* **WHAT IS EXPECTED**
Give the entries below again exactly. Their pictures are not needed.

* **Records from a dataset**
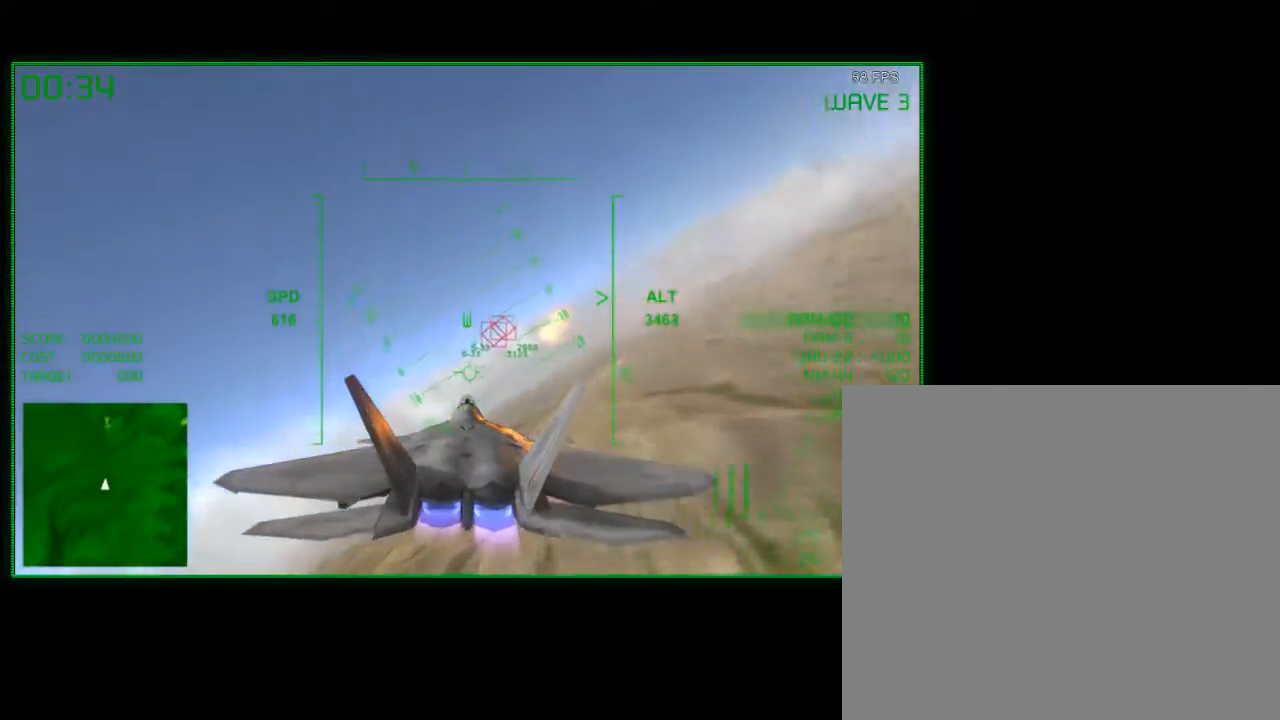
{"buttons": [], "left_stick": "left", "right_stick": "center", "events": [[50, "left_stick", "up-left"], [333, "left_stick", "center"], [483, "left_stick", "left"]]}
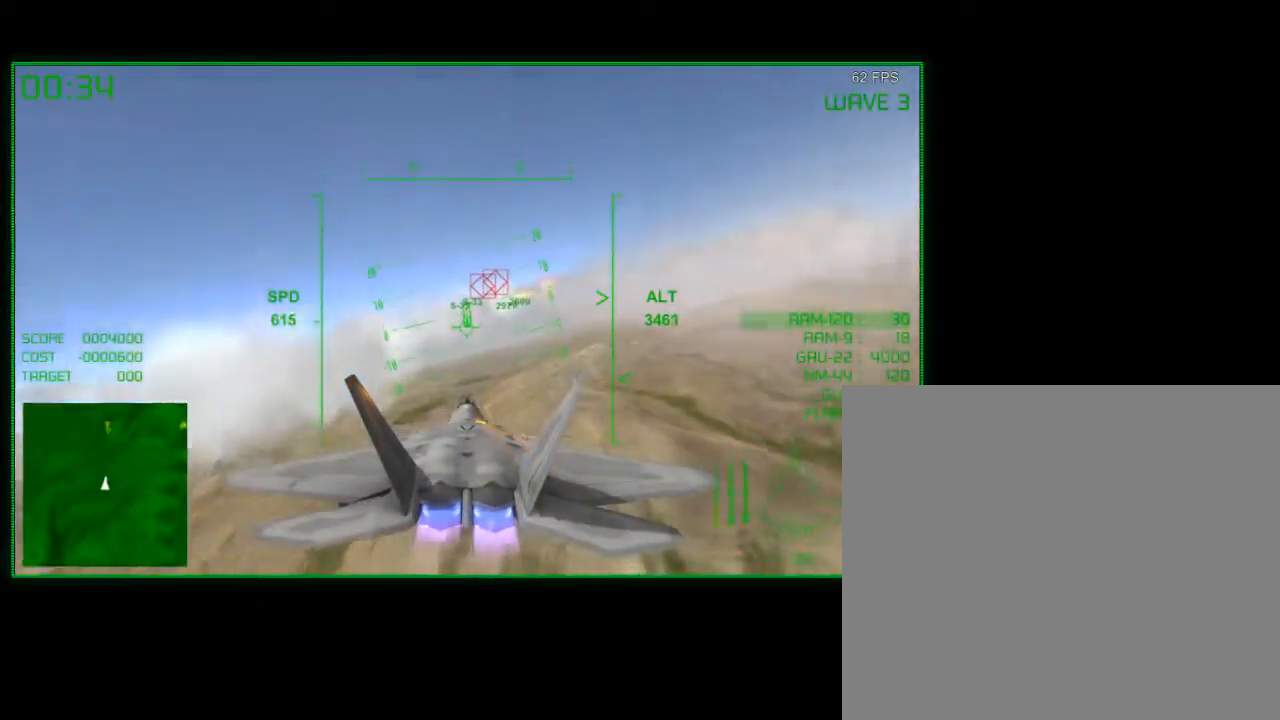
{"buttons": [], "left_stick": "up", "right_stick": "center", "events": [[200, "left_stick", "center"], [300, "left_stick", "up"]]}
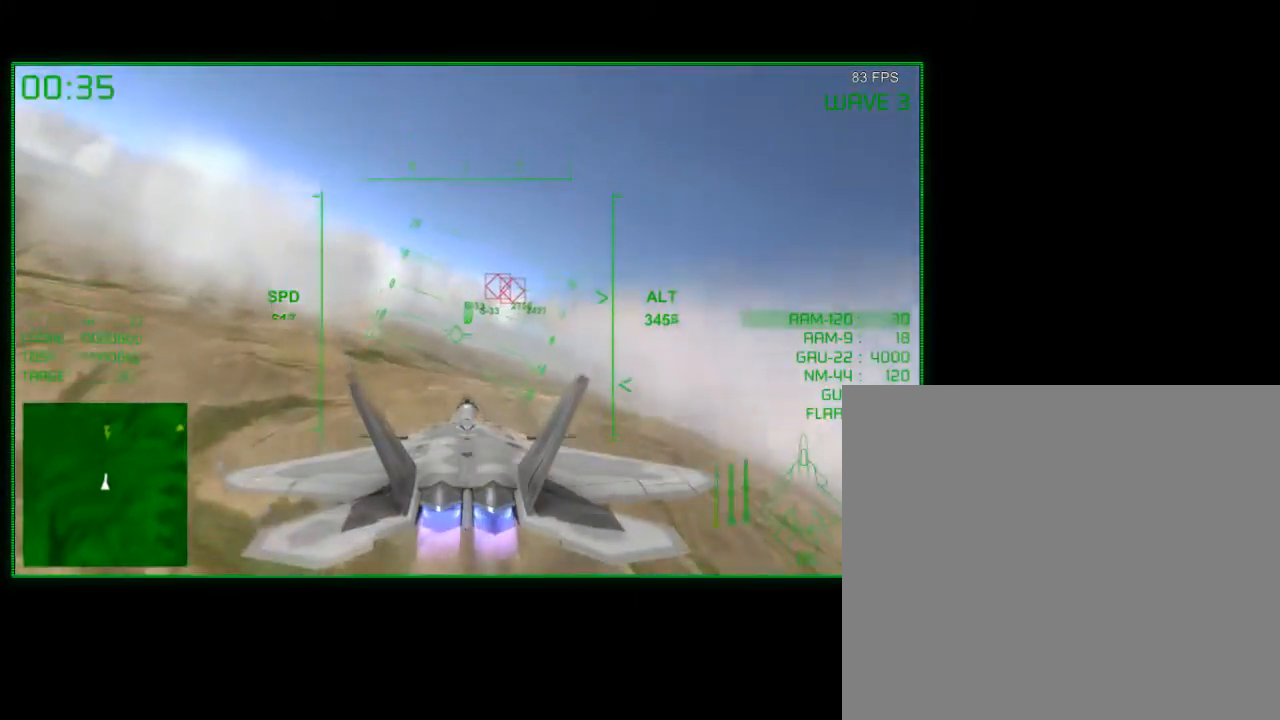
{"buttons": [], "left_stick": "center", "right_stick": "center", "events": [[50, "left_stick", "right"], [483, "left_stick", "center"]]}
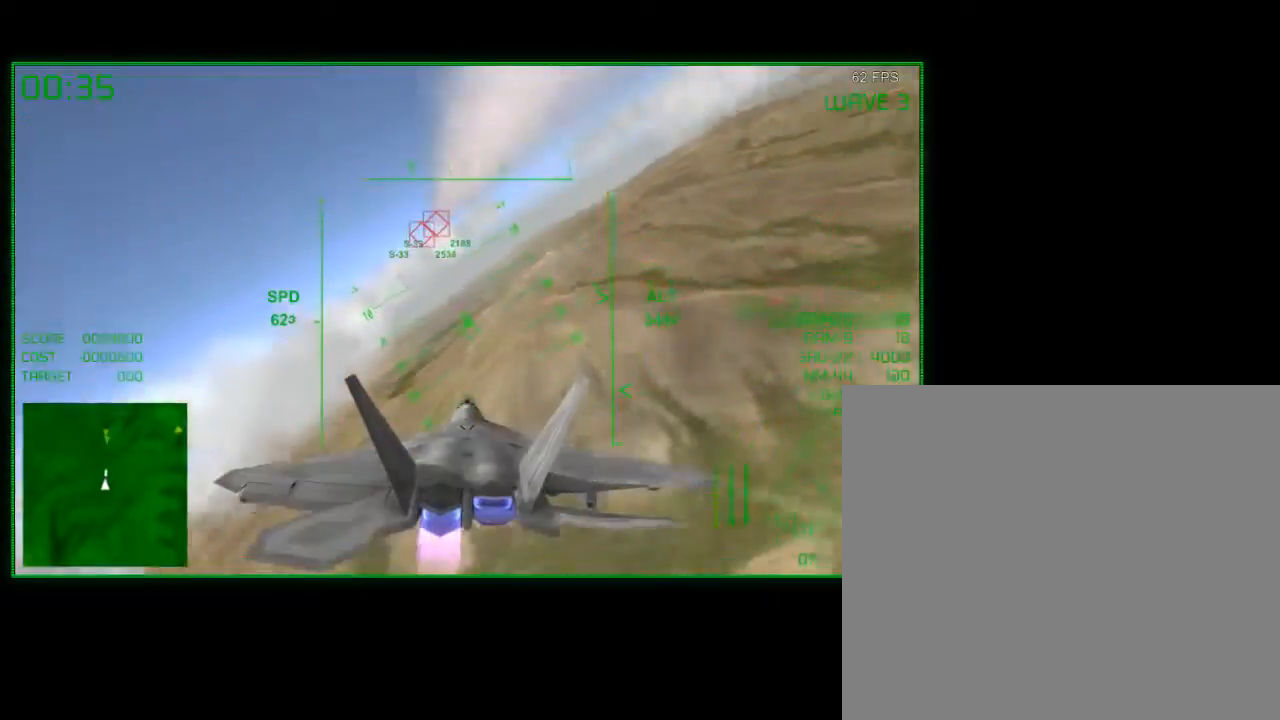
{"buttons": [], "left_stick": "center", "right_stick": "center", "events": [[100, "left_stick", "left"], [333, "left_stick", "center"]]}
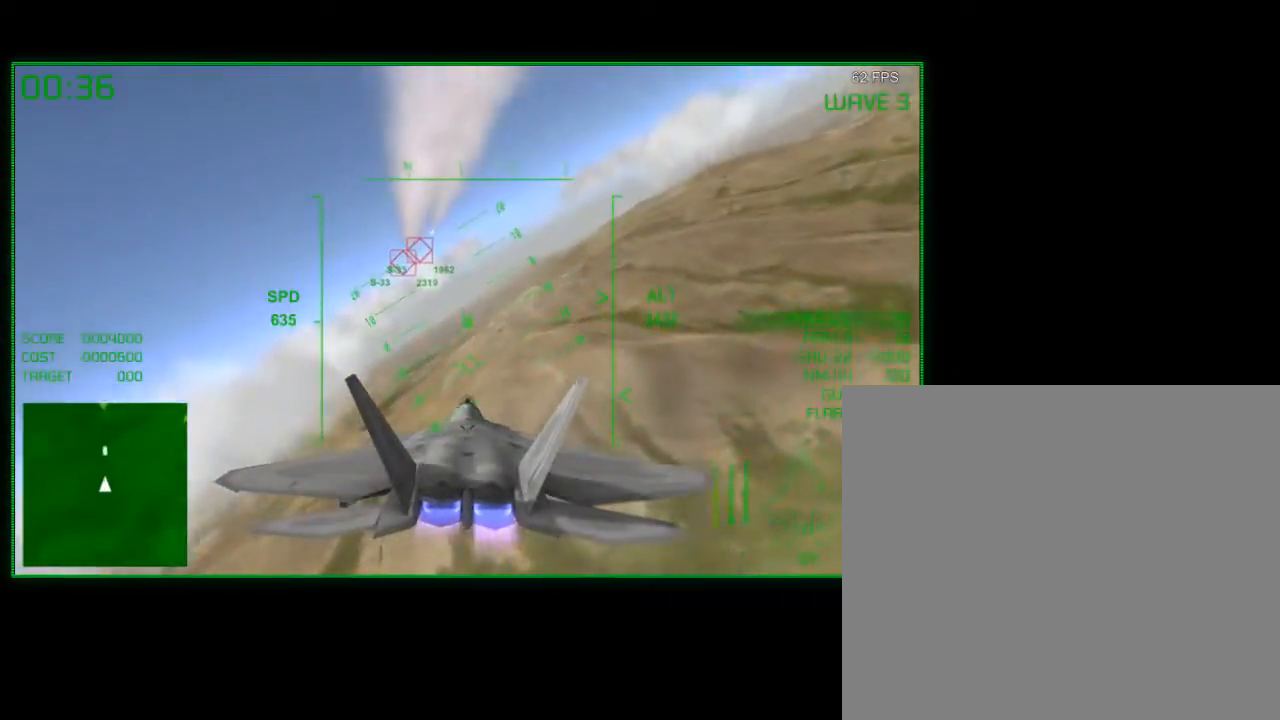
{"buttons": [], "left_stick": "up-left", "right_stick": "center", "events": [[33, "left_stick", "down-left"], [183, "left_stick", "center"], [483, "left_stick", "up-left"]]}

* **YOUR RESPONSE**
{"buttons": [], "left_stick": "left", "right_stick": "center", "events": [[50, "left_stick", "up-left"], [333, "left_stick", "center"], [483, "left_stick", "left"]]}
{"buttons": [], "left_stick": "up", "right_stick": "center", "events": [[200, "left_stick", "center"], [300, "left_stick", "up"]]}
{"buttons": [], "left_stick": "center", "right_stick": "center", "events": [[50, "left_stick", "right"], [483, "left_stick", "center"]]}
{"buttons": [], "left_stick": "center", "right_stick": "center", "events": [[100, "left_stick", "left"], [333, "left_stick", "center"]]}
{"buttons": [], "left_stick": "up-left", "right_stick": "center", "events": [[33, "left_stick", "down-left"], [183, "left_stick", "center"], [483, "left_stick", "up-left"]]}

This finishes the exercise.